One of the things I loved about Nobody that wasn’t present in any of the John Wick films is a payoff to all the smaller sidebar plot points. Odenkirk’s character lives a banal life in a resolutely banal suburb, misses bin day and sleeps with a wall of pillows between he and his wife. It’s the interactions between he and his supporting cast of neighbours, work colleagues and various mobster connections that gives Nobody the frenetic energy it does, as Hutch reverts to his true deadpan killer self and upends the lives of all around him. The relationship between Hutch and his son forms quite a nice little subplot as the young lad suddenly realises his father isn’t the boring, homogeneous adult he thought he was, and is instead one of the world’s deadliest killers. The reaction by Serebryakov’s off-kilter psychopathic Russian mob boss when he learns that Hutch is coming for him is worth the price of admission alone, and all who learn of Hutch’s true identity suddenly have a unique desire to exist someplace else entirely. The film isn’t really a revenge thriller more than it is an orgy of violence masquerading as a family-man drama.

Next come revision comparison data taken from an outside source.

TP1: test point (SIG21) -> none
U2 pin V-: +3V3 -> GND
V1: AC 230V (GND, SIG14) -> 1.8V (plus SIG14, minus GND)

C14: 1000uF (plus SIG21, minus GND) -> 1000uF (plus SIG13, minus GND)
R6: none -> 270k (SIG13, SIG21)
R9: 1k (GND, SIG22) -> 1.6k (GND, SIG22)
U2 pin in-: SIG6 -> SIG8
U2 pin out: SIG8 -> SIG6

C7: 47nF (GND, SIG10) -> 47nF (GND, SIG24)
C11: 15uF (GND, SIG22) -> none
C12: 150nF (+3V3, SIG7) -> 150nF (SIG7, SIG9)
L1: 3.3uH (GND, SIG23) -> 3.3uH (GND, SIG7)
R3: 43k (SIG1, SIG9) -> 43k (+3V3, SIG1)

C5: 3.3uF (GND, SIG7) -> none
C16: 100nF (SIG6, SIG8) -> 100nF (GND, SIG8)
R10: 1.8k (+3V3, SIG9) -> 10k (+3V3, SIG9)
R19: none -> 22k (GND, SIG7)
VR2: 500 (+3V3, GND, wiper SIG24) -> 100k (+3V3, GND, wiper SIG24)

Hutch’s relationship with his equally deadly father is one of gut-busting hilarity – Christopher Lloyd has some of the film’s best moments, and knows it – whilst the constant off-screen verbal badgering by RZA’s little seen Harry Mansell is another true delight.
If there’s one thing Ilya Naishuller brings to Nobody that he failed to bring with Hardcore Henry (a film I didn’t enjoy), it’s heart. By giving Hutch a grounded, relatable central character trait – that of wanting desperately to be a family man but sucking at it entirely – it allows the film’s more bananas moments to play against him more comedically. Naishuller certainly gave Hardcore Henry a distinct visual tone, and could definitely direct action despite my dislike of the overall movie; here he has the backing of major Hollywood talent and a fairly predictable story to handle and by crikey does he deliver a whacky, fun, mindless action movie for the ages. If you love your action violent and your screen heroes quippy, you cannot go wrong with Nobody, a delightfully obnoxious, not-for-the-squeamish extravaganza of blood, bullets and bad language that continues the modern take on the gritty anti-hero hero subgenre by injecting the most unlikely of actors into the mix.